La fin des années 1980 marque un tournant dans la vie artistique de l’Ontario français, puisque l’on assiste peu à peu à la professionnalisation des arts dans la province. C’est dans ce contexte que Paul-François Sylvestre (NOTE 8) arrive à la barre de la revue en 1987. Les institutions artistiques fleurissent (compagnies de théâtre, maisons d’édition, galeries d’arts, centres culturels, etc.) ce qui fournit à Liaison une matière suffisante pour que la revue se consacre entièrement à la vie artistique de l’Ontario français et offre aux artistes professionnels un espace d’échange. Sylvestre décide aussi de délaisser le caractère revendicateur de la revue pour en faire un médium de promotion purement artistique, au service des artistes : Liaison devient un outil de communication et de diffusion de l’art professionnel (NOTE 9). Dans la lignée de ses prédécesseurs, pendant les dix années de son mandat, il soutiendra les artistes et la création et s’efforcera d’ouvrir le contenu de la revue à un maximum de domaines artistiques : littérature, musique, arts visuels, cinéma etc.
L’ouverture pancanadienne
Liaison n’a pas échappé pas aux difficultés administratives et financières qui assaillent tout organisme culturel. Tout au long de son histoire, ses responsables ont dû faire face aux aléas des politiques gouvernementales afin de défendre la valeur des arts, souvent relégués au second rang et victimes de coupures budgétaires.
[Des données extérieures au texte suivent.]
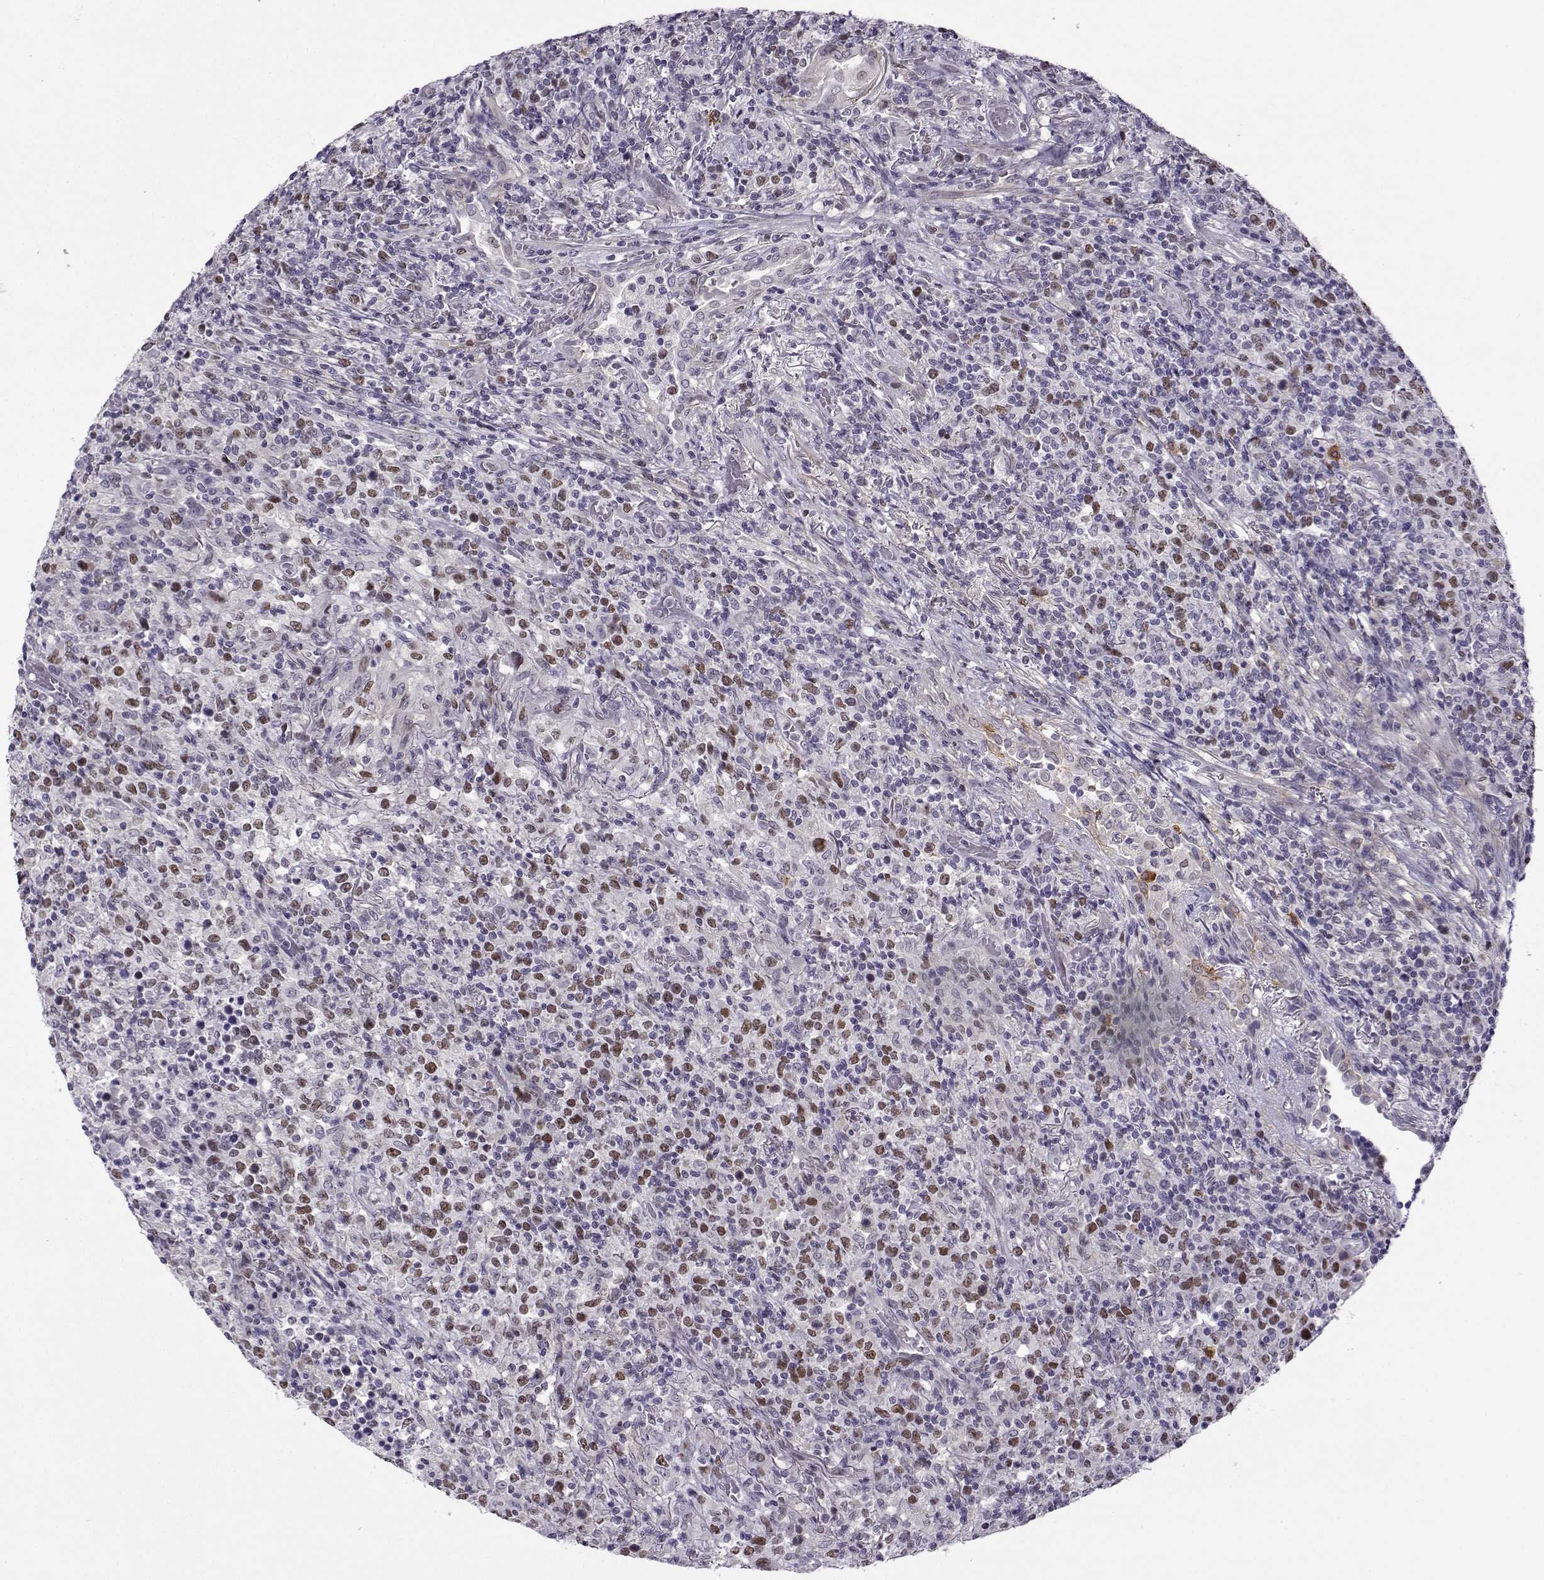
{"staining": {"intensity": "negative", "quantity": "none", "location": "none"}, "tissue": "lymphoma", "cell_type": "Tumor cells", "image_type": "cancer", "snomed": [{"axis": "morphology", "description": "Malignant lymphoma, non-Hodgkin's type, High grade"}, {"axis": "topography", "description": "Lung"}], "caption": "The IHC image has no significant expression in tumor cells of lymphoma tissue.", "gene": "BACH1", "patient": {"sex": "male", "age": 79}}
Arrivé en 1997, Stefan Psenak (NOTE 10) prend en compte ces impératifs et procède à un changement d’image, rendant la revue visuellement plus attrayante. Pour lui, le succès de Liaison passe inévitablement par le développement du marché, ce qui jusque-là n’avait pas été une priorité. On commence à entrevoir la possibilité d’élargir les horizons de la revue à l’extérieur de l’Ontario, un virage que Psenak amorcera lui-même en 2002 avec la parution d’un numéro hors série reconnaissant le travail d’artistes francophones de toutes les provinces.
L’expansion du terrain d’action de Liaison s’officialise en 2005 sous la direction d’Arash Mohtashami-Maali, alors à la tête de la revue depuis deux ans (NOTE 11). Le numéro spécial 129, dédié à la littérature de l’Ontario, de l’Acadie et de l’Ouest, est le premier opus pancanadien de la revue. Si l’intention initiale de faire paraître plusieurs numéros pancanadiens par an est compromise faute de budget, l’idée ne sera pas complètement abandonnée : suite au succès de ce numéro spécial, Liaison inclut depuis 2006 des textes sur la vie artistique des autres régions francophones dans chacun de ses numéros. Mohtashami-Maali souhaite ainsi favoriser l’interaction entre les artistes de ces différentes régions et susciter la réflexion autour des créations artistiques du Canada français tout entier.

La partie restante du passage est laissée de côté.